6.2 In the event of a guarantee claim the supplier may offer either remedy or replacement.
All further claims are excluded insofar as legally possible. This particularly applies to claims for damages due to the processing of faulty material supplied by the buyer and/or that did not arise in or on the wares themselves and to consequential damage
6.3 All damage claims are excluded regardless of their legal basis unless the supplier is liable for same due to their deliberate act or gross negligence
7. Reservation of title
7.1 The goods and/or services supplied remain our property until payment has been made in full for all our claims arising out of the mutual business relationship even if the purchase price has been paid for (a) specified claim/s.
7.2 We are to be considered manufacturers within the meaning of § 950 German Civil Code (BGB) in processing and handling goods and/or services. We acquire title in the interim and final products whilst the buyer is only custodian. The buyer may only sell the goods and/or services supplied by us and all and any product/s arising out of processing same in the course of their normal legal business activities. The client herewith assigns us all and any claim/s arising out of the sale or for any other legal reason as security for our claims.
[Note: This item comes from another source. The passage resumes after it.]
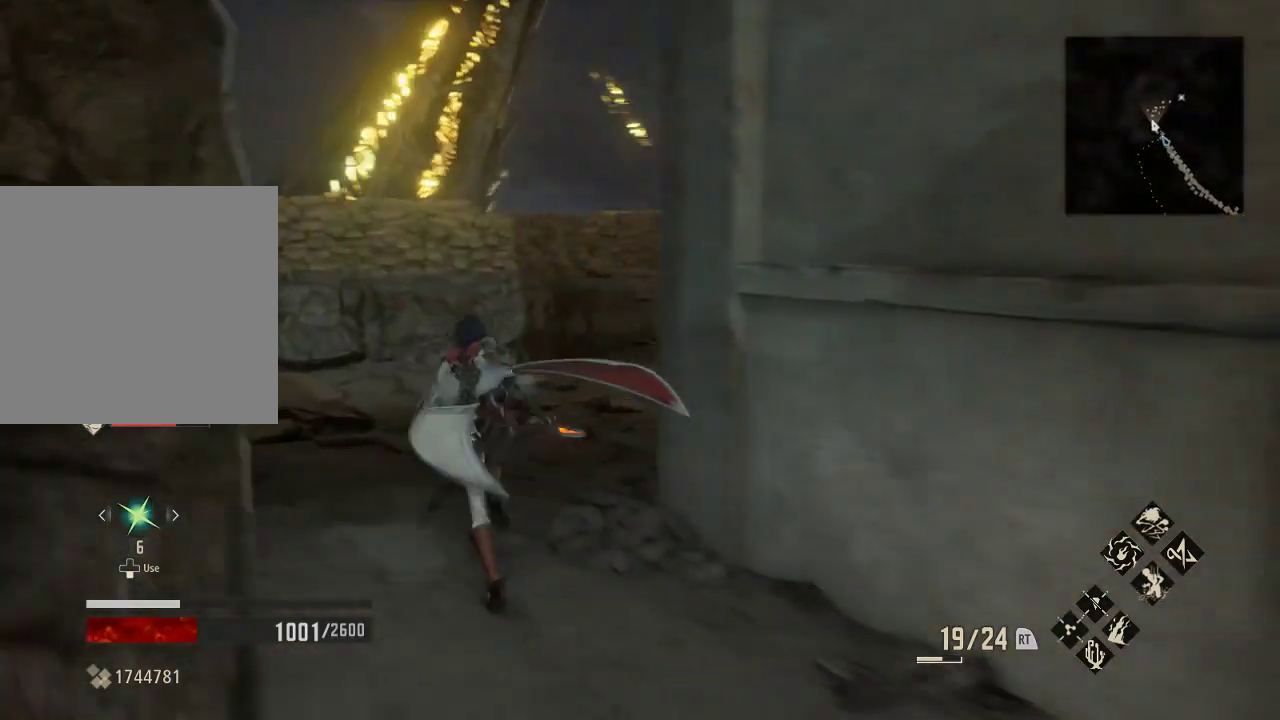
{"buttons": [], "left_stick": "up", "right_stick": "center", "events": [[300, "left_stick", "up"], [300, "right_stick", "center"]]}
7.3 The buyer is entitled to collect assigned claims as long as they fulfil their contractual duties of payment to us. The buyer is not entitled to dispose of the goods and/or services subject to our reservation of title, for example by hypothecation or as security.
7.4 In the case of sale of such goods and/or services processed together with goods and/or services subject to reservation of title not supplied by us then said assignment and transition is of the entire sale claim/s with the condition that we alone are entitled to negotiate any possible participation of the other supplier/s of such goods and/or services in the sale claim/s. The buyer has no right to influence this or cooperate in any way in same.
7.5 In the event of excess security over 25% we undertake to perform reassignment.
8. Terms and Condition of Payment
The terms and conditions of payment individually agreed between supplier and client apply. Payment/s may not be withheld. Only payments that are res judicata or undisputed may be set off. Claims that are res judicata. The client is liable for all expenses incurred in payment by bill of exchange. Bills of exchange are considered promissory payment and are only accepted if discounting is feasible. All claims become due and payable immediately should any one of them fall into arrears. All other terms and conditions are subject to our express written confirmation.
9. Samples - drawings
We reserve title and copyright in illustrations, drawings, diagrams, other documents and samples. Same are to be returned on request and may not be passed on to any third party without our consent
We reserve the right to changes and/or deviations in design, material, dimensions and colours, especially in the case of subsequent and/or additional deliveries.
11. Place of fulfilment and of judicature
Place of performance for all goods, services and payments is the supplier's head office location. Place of judicature for all disputes associated with this contract is the court locally and legally responsible for the supplier.
German law applies.
Should any provision herein be or become null and void for any reason whatsoever this shall not affect the validity of the remainder. Supplier and client undertake to fill any legal loopholes and replace any such provisions with legally valid provisions coming as close to their original financial intent as legally possible.